Under the Hood of XAI Router

Posted July 3, 2025 ‐ 5 min read

In today's AI-driven world, simply accessing a large language model (LLM) is not enough. Businesses require a router that is not only fast and reliable but also intelligent, secure, and cost-effective. At XAI, we've built a proxy that does exactly that.

This post pulls back the curtain on the architecture of the XAI Router, revealing how we deliver enterprise-grade performance, unparalleled reliability, and a suite of powerful features.

The Big Picture: Our Architecture

At its core, the XAI Router is a cluster of horizontally scalable applications built on a Rust-native async runtime, sitting between your services and the various upstream AI providers like OpenAI, Anthropic, and Google.

This architecture is deliberately designed around four key pillars: High Performance, High Availability, Enhanced Features, and Robust Security.

1. High Performance & Scalability

Speed is critical. We've engineered our system to minimize latency and handle massive request volumes.

Asynchronous Processing: We don't let heavy tasks slow down your requests. Usage calculation, logging, and database updates are offloaded to background workers via high-throughput async queues. This ensures the request-response cycle remains lightning-fast.
Multi-Layered Caching: The system utilizes a sophisticated caching strategy. Hot data like user credentials and rate-limit counters are stored in a distributed Redis cache for cluster-wide access, with an additional in-memory cache on each instance for near-instantaneous lookups.
Horizontal Scalability: Our proxy instances are stateless. All shared state is managed in Redis and PostgreSQL. This design means we can instantly scale out by adding more proxy instances behind a load balancer to meet any level of demand without downtime.

2. Unmatched Reliability & High Availability

An API router cannot be a single point of failure. Our system is built for resilience from the ground up.

Round-Robin Key Pooling: We don't rely on a single API key. We maintain pools of upstream API keys, categorized by performance tiers or "levels." Our smart round-robin scheduler distributes requests across these keys, preventing any single key from being rate-limited.
Automatic Failover & Retry Logic: This is our secret sauce. If a request to an upstream API fails (e.g., due to a rate limit 429 or a temporary server error 5xx), the XAI Router automatically and transparently retries the request with the next available key in the pool. Your application never sees the intermittent failure.
Cross-Tier Failover: For maximum reliability, the system can even failover to a different tier of keys if an entire level becomes unresponsive, ensuring critical requests always get through.
Real-time Configuration Sync: Any change made by an administrator—like adding a new key, updating a user's plan, or changing a routing rule—is instantly broadcast to all proxy instances in the cluster. This ensures immediate, cluster-wide consistency without needing to restart services.

3. Enhanced Features & Intelligence

Our proxy is more than just a pipe; it's an intelligent control plane for your AI operations.

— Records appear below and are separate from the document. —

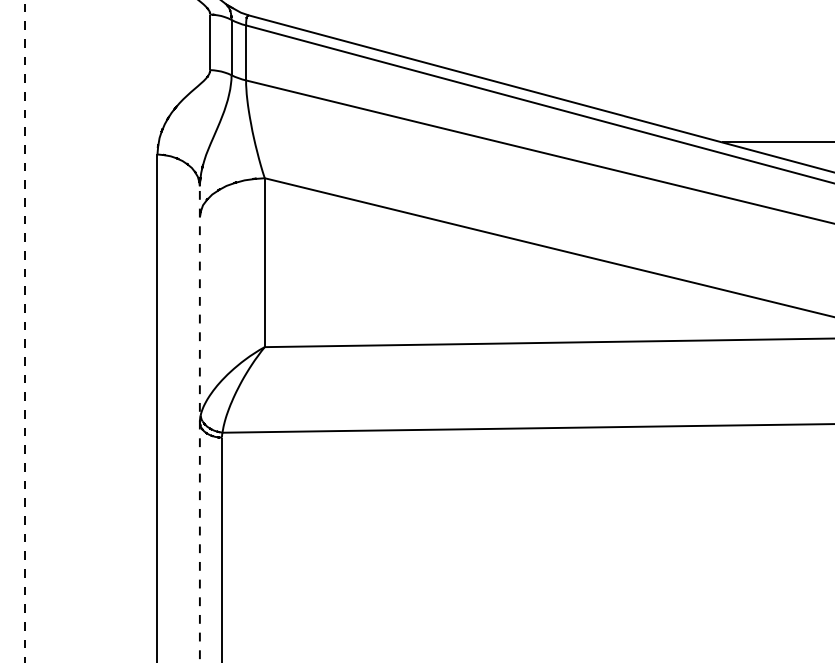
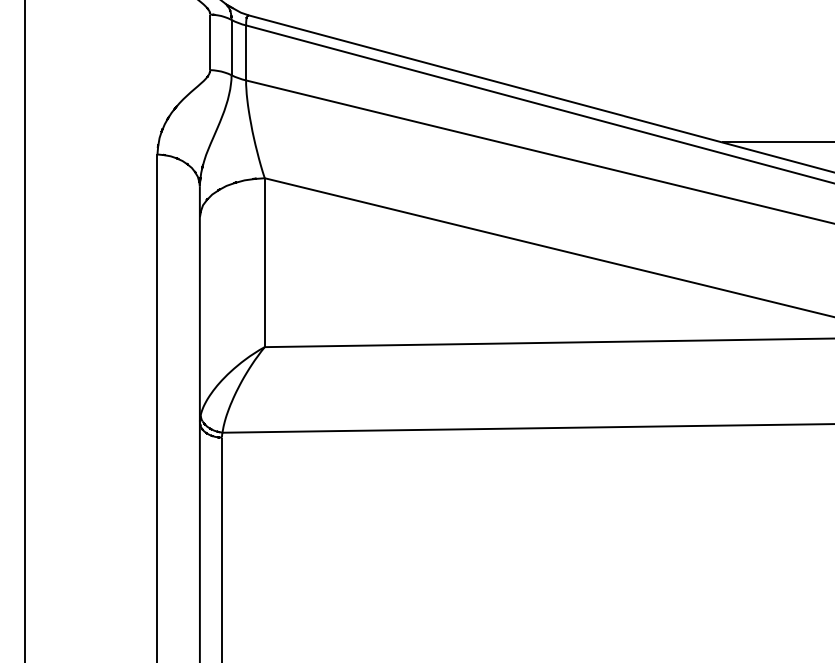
line at (24, 331): dashed -> solid
line at (199, 424): dashed -> solid
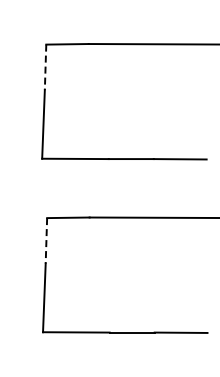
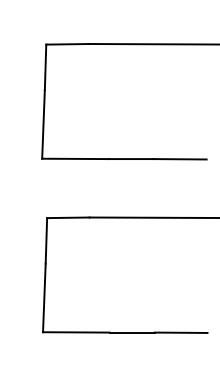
line at (45, 67): dashed -> solid
line at (46, 240): dashed -> solid
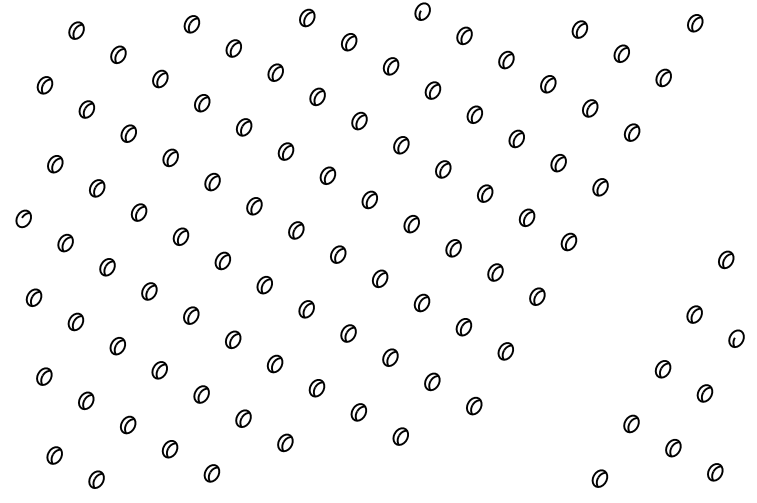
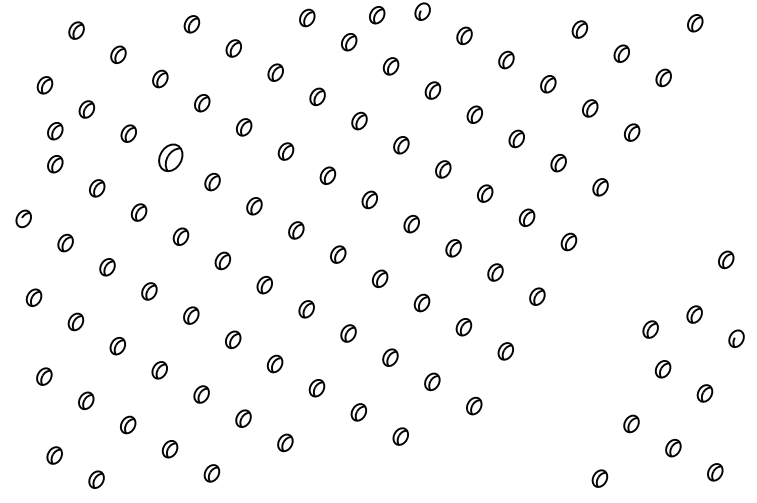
part at (377, 15): none -> present
part at (55, 131): none -> present
part at (170, 157) size: 17x20 px -> 26x29 px
part at (650, 329): none -> present
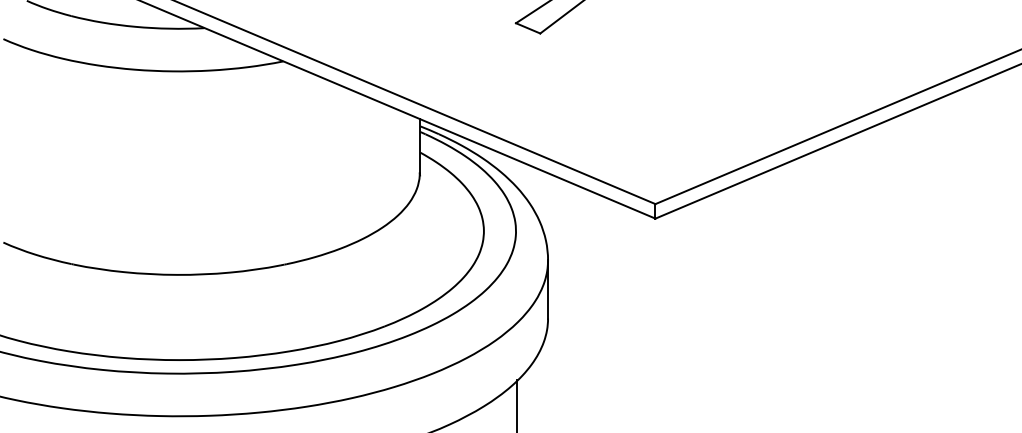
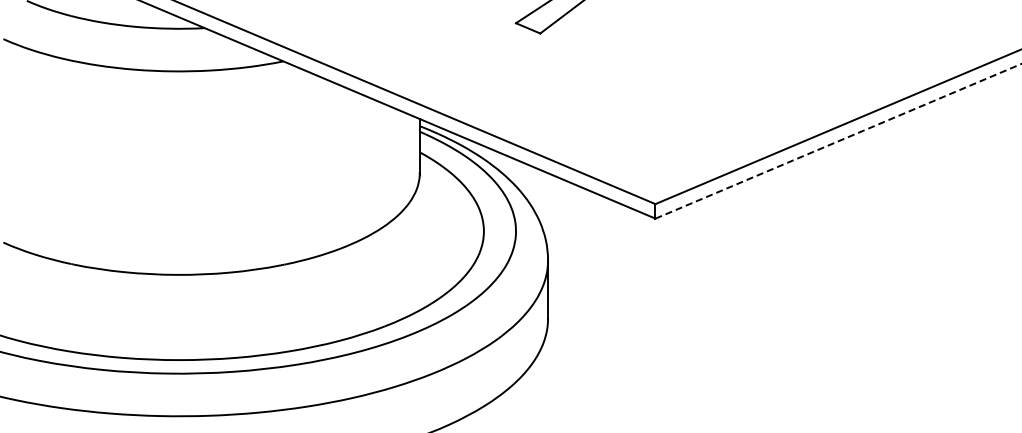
line at (838, 141): solid -> dashed
line at (517, 404): present -> none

Dynamic Model Mapping: You can request a generic model name like "gpt-4-best", and the proxy can intelligently map it to a specific, fine-tuned, or cost-effective backend model like "gpt-4o-mini" based on system-wide or user-specific rules. This simplifies client-side logic and allows for seamless model upgrades on the backend.
Intelligent Tiering (Key Levels): By grouping keys into levels, we can create sophisticated routing. For example, high-priority users can be routed to premium, high-rate-limit keys (Level 100), while background tasks can use more economical keys (Level 1).
Dynamic Key Discovery: In a unique and powerful feature, our proxy can analyze traffic to discover and validate new, working API keys, automatically adding them to the available pools. This self-healing and self-expanding capability further enhances system resilience.
Comprehensive & Precise Usage Tracking: We parse every response to accurately calculate token usage (prompt, completion, reasoning, etc.) and associated costs for a wide variety of models, including chat, image, and audio. This provides you with precise, real-time billing and budget control.

4. Robust Security

Security is non-negotiable. We've implemented a layered security model to protect your service and your data.

Multi-Layered Access Control (ACL): Every incoming request passes through a rigorous pipeline:
1. Authentication: Validates the user's API key.
2. IP allowlisting: Ensures requests originate from authorized IP addresses or CIDR ranges.
3. User-Level Policies: Enforces status checks (e.g., active, suspended) and spending limits.
4. Model & Resource ACL: Granularly controls which users can access which models and API endpoints.
Per-User, Per-Model Rate Limiting: Go beyond simple global limits. You can define precise Requests-Per-Minute (RPM) and Tokens-Per-Minute (TPM) limits for each user, and even for specific models used by that user.
Secure Credential Management: All sensitive data, such as upstream API keys and user credentials, is encrypted at rest in our persistent database.

The XAI Router is an intelligent, resilient, and highly-performant router engineered to solve the real-world challenges of building and scaling AI-powered applications. By combining intelligent routing, automatic failover, and robust security, we provide a solid foundation you can build your business on with confidence.